On January 24 a state-appointed special trustee announced that CCSF's March 15 response will be marked incomplete.

Speaking to an overflow crowd on February 6, protest organizers identified the villain -- they say the Accrediting Commission for Community and Junior Colleges (ACCJC) is corrupt and out of control. Alleging nefarious ties to student loan companies and for-profit colleges, they distributed data showing California's community colleges are being disproportionately targeted for punishment:

"A study of actions taken between 2003 and 2008 found that the other five regions of the U.S. had sanction rates ranging between zero and six percent of community colleges. In contrast, the ACCJC imposed sanctions on 37% of community colleges in California (41 of California's 110 community colleges). Remarkably, the ACCJC generated 89 percent of all sanctions issued nationwide during this period. From June 2011 to June 2012, the ACCJC issued 64 percent of the 75 sanctions issued nationwide. At present 25 percent of California's community colleges are on sanction."

Voices from the crowd started calling for a march to the ACCJC office, but organizers changed the subject. They probably know that the 30-mile trek would find the evil, college-murdering behemoth ensconced in a suburban office park and looking nothing like a monster -- accreditation is a peer review system, and the 17 members of the team evaluating CCSF all came not from banks but from other community colleges.

No conspiracy.

No villain.

Nowhere to march.

But what about the data? The problems the peer review teams are finding at California community colleges are real. There is a shockingly high occurrence and recurrence of dysfunction throughout the system. If we closely examine the collapse of progress at City College of San Francisco, we can find the cause.

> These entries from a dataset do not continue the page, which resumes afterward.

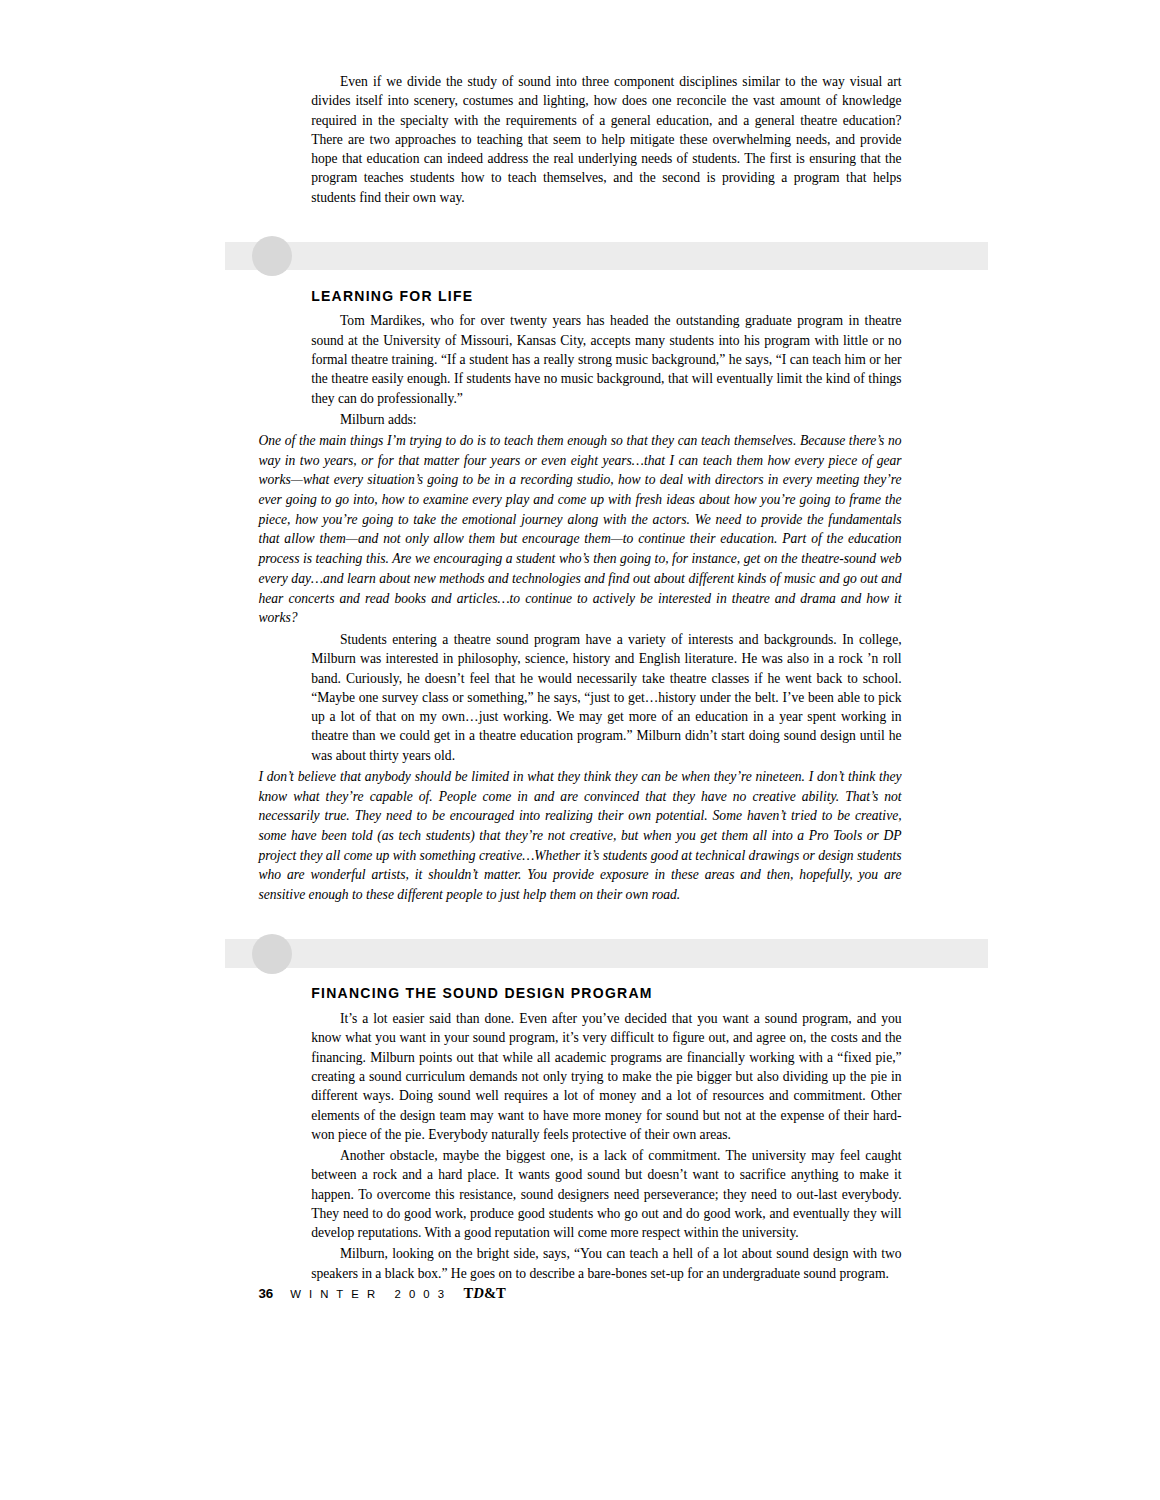Even if we divide the study of sound into three component disciplines similar to the way visual art divides itself into scenery, costumes and lighting, how does one reconcile the vast amount of knowledge required in the specialty with the requirements of a general education, and a general theatre education? There are two approaches to teaching that seem to help mitigate these overwhelming needs, and provide hope that education can indeed address the real underlying needs of students. The first is ensuring that the program teaches students how to teach themselves, and the second is providing a program that helps students find their own way.
Learning for Life
Tom Mardikes, who for over twenty years has headed the outstanding graduate program in theatre sound at the University of Missouri, Kansas City, accepts many students into his program with little or no formal theatre training. “If a student has a really strong music background,” he says, “I can teach him or her the theatre easily enough. If students have no music background, that will eventually limit the kind of things they can do professionally.”
Milburn adds:
One of the main things I’m trying to do is to teach them enough so that they can teach themselves. Because there’s no way in two years, or for that matter four years or even eight years…that I can teach them how every piece of gear works—what every situation’s going to be in a recording studio, how to deal with directors in every meeting they’re ever going to go into, how to examine every play and come up with fresh ideas about how you’re going to frame the piece, how you’re going to take the emotional journey along with the actors. We need to provide the fundamentals that allow them—and not only allow them but encourage them—to continue their education. Part of the education process is teaching this. Are we encouraging a student who’s then going to, for instance, get on the theatre-sound web every day…and learn about new methods and technologies and find out about different kinds of music and go out and hear concerts and read books and articles…to continue to actively be interested in theatre and drama and how it works?
Students entering a theatre sound program have a variety of interests and backgrounds. In college, Milburn was interested in philosophy, science, history and English literature. He was also in a rock ’n roll band. Curiously, he doesn’t feel that he would necessarily take theatre classes if he went back to school. “Maybe one survey class or something,” he says, “just to get…history under the belt. I’ve been able to pick up a lot of that on my own…just working. We may get more of an education in a year spent working in theatre than we could get in a theatre education program.” Milburn didn’t start doing sound design until he was about thirty years old.
I don’t believe that anybody should be limited in what they think they can be when they’re nineteen. I don’t think they know what they’re capable of. People come in and are convinced that they have no creative ability. That’s not necessarily true. They need to be encouraged into realizing their own potential. Some haven’t tried to be creative, some have been told (as tech students) that they’re not creative, but when you get them all into a Pro Tools or DP project they all come up with something creative…Whether it’s students good at technical drawings or design students who are wonderful artists, it shouldn’t matter. You provide exposure in these areas and then, hopefully, you are sensitive enough to these different people to just help them on their own road.
Financing the Sound Design Program
It’s a lot easier said than done. Even after you’ve decided that you want a sound program, and you know what you want in your sound program, it’s very difficult to figure out, and agree on, the costs and the financing. Milburn points out that while all academic programs are financially working with a “fixed pie,” creating a sound curriculum demands not only trying to make the pie bigger but also dividing up the pie in different ways. Doing sound well requires a lot of money and a lot of resources and commitment. Other elements of the design team may want to have more money for sound but not at the expense of their hard-won piece of the pie. Everybody naturally feels protective of their own areas.
Another obstacle, maybe the biggest one, is a lack of commitment. The university may feel caught between a rock and a hard place. It wants good sound but doesn’t want to sacrifice anything to make it happen. To overcome this resistance, sound designers need perseverance; they need to out-last everybody. They need to do good work, produce good students who go out and do good work, and eventually they will develop reputations. With a good reputation will come more respect within the university.
Milburn, looking on the bright side, says, “You can teach a hell of a lot about sound design with two speakers in a black box.” He goes on to describe a bare-bones set-up for an undergraduate sound program.
36 W I N T E R 2 0 0 3 TD&T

In the fall, things were looking up. Critical to meeting the deadline was designing a decision-making process. The new participatory governance policy that was emerging looked like it would do the trick. Faculty, staff, students and other constituents would be part of a collaborative process, but administrators would enforce timelines and make decisions. On November 15, the Board of Trustees adopted the participatory process as official Board Policy 2.07.

City College might have been on the mend if the Board had stopped there, but at the same meeting, the trustees also adopted a separate policy, BP 2.08, giving the academic senate parallel decision authority on most issues. Why? Because the consultants from Sacramento told them it is required by law, and because the executive committee of City College's academic senate insisted on it. Weeks later, the special trustee said some decisions would not be made by the deadline. A cloud of pessimism fell over the city, and the search for the villain began.

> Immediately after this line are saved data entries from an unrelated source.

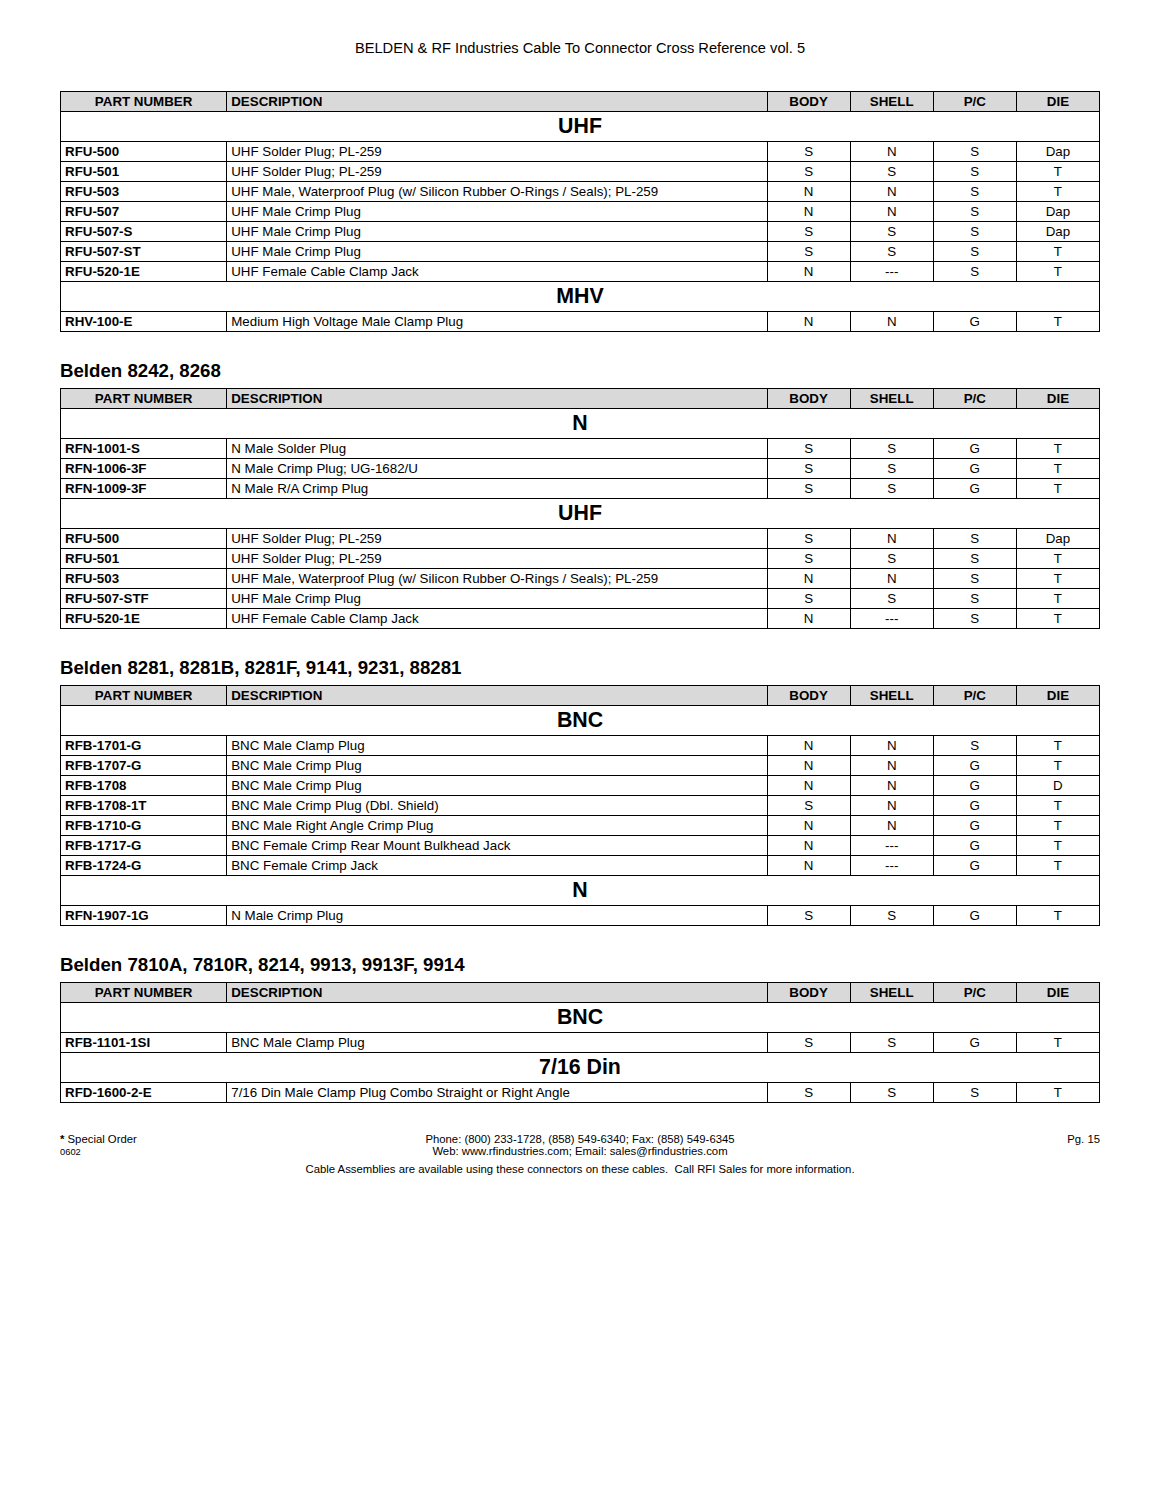BELDEN & RF Industries Cable To Connector Cross Reference vol. 5
| PART NUMBER | DESCRIPTION | BODY | SHELL | P/C | DIE |
| --- | --- | --- | --- | --- | --- |
| UHF |
| RFU-500 | UHF Solder Plug; PL-259 | S | N | S | Dap |
| RFU-501 | UHF Solder Plug; PL-259 | S | S | S | T |
| RFU-503 | UHF Male, Waterproof Plug (w/ Silicon Rubber O-Rings / Seals); PL-259 | N | N | S | T |
| RFU-507 | UHF Male Crimp Plug | N | N | S | Dap |
| RFU-507-S | UHF Male Crimp Plug | S | S | S | Dap |
| RFU-507-ST | UHF Male Crimp Plug | S | S | S | T |
| RFU-520-1E | UHF Female Cable Clamp Jack | N | --- | S | T |
| MHV |
| RHV-100-E | Medium High Voltage Male Clamp Plug | N | N | G | T |
Belden 8242, 8268
| PART NUMBER | DESCRIPTION | BODY | SHELL | P/C | DIE |
| --- | --- | --- | --- | --- | --- |
| N |
| RFN-1001-S | N Male Solder Plug | S | S | G | T |
| RFN-1006-3F | N Male Crimp Plug; UG-1682/U | S | S | G | T |
| RFN-1009-3F | N Male R/A Crimp Plug | S | S | G | T |
| UHF |
| RFU-500 | UHF Solder Plug; PL-259 | S | N | S | Dap |
| RFU-501 | UHF Solder Plug; PL-259 | S | S | S | T |
| RFU-503 | UHF Male, Waterproof Plug (w/ Silicon Rubber O-Rings / Seals); PL-259 | N | N | S | T |
| RFU-507-STF | UHF Male Crimp Plug | S | S | S | T |
| RFU-520-1E | UHF Female Cable Clamp Jack | N | --- | S | T |
Belden 8281, 8281B, 8281F, 9141, 9231, 88281
| PART NUMBER | DESCRIPTION | BODY | SHELL | P/C | DIE |
| --- | --- | --- | --- | --- | --- |
| BNC |
| RFB-1701-G | BNC Male Clamp Plug | N | N | S | T |
| RFB-1707-G | BNC Male Crimp Plug | N | N | G | T |
| RFB-1708 | BNC Male Crimp Plug | N | N | G | D |
| RFB-1708-1T | BNC Male Crimp Plug (Dbl. Shield) | S | N | G | T |
| RFB-1710-G | BNC Male Right Angle Crimp Plug | N | N | G | T |
| RFB-1717-G | BNC Female Crimp Rear Mount Bulkhead Jack | N | --- | G | T |
| RFB-1724-G | BNC Female Crimp Jack | N | --- | G | T |
| N |
| RFN-1907-1G | N Male Crimp Plug | S | S | G | T |
Belden 7810A, 7810R, 8214, 9913, 9913F, 9914
| PART NUMBER | DESCRIPTION | BODY | SHELL | P/C | DIE |
| --- | --- | --- | --- | --- | --- |
| BNC |
| RFB-1101-1SI | BNC Male Clamp Plug | S | S | G | T |
| 7/16 Din |
| RFD-1600-2-E | 7/16 Din Male Clamp Plug Combo Straight or Right Angle | S | S | S | T |
| * Special Order 0602 | Phone: (800) 233-1728, (858) 549-6340; Fax: (858) 549-6345 Web: www.rfindustries.com; Email: sales@rfindustries.com | Pg. 15 |
Cable Assemblies are available using these connectors on these cables. Call RFI Sales for more information.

Understanding that dueling decision-makers is a common problem in California because of these state requirements, California Competes sought changes to the state's regulations so that academic senate perspectives would be advisory as they are in every other college and system in the country. In rejecting our request, state Chancellor Brice Harris said that his regulations contain "mechanisms" trustees can use when they do not share the academic senate's perspective on an issue.

But for City College of San Francisco and many other colleges, those "mechanisms" are inadequate. The problem is that the system is broken. If City College is closed because it can't deliver a viable plan with nine months' notice, Chancellor Harris and the state Board of Governors will be at fault.

Now the protesters have an appropriate target: California's villainous regulations, imprisoning leaders in a bureaucratic cul-de-sac.

A version of this article appeared as an op-ed in the San Francisco Chronicle on February 18, 2013.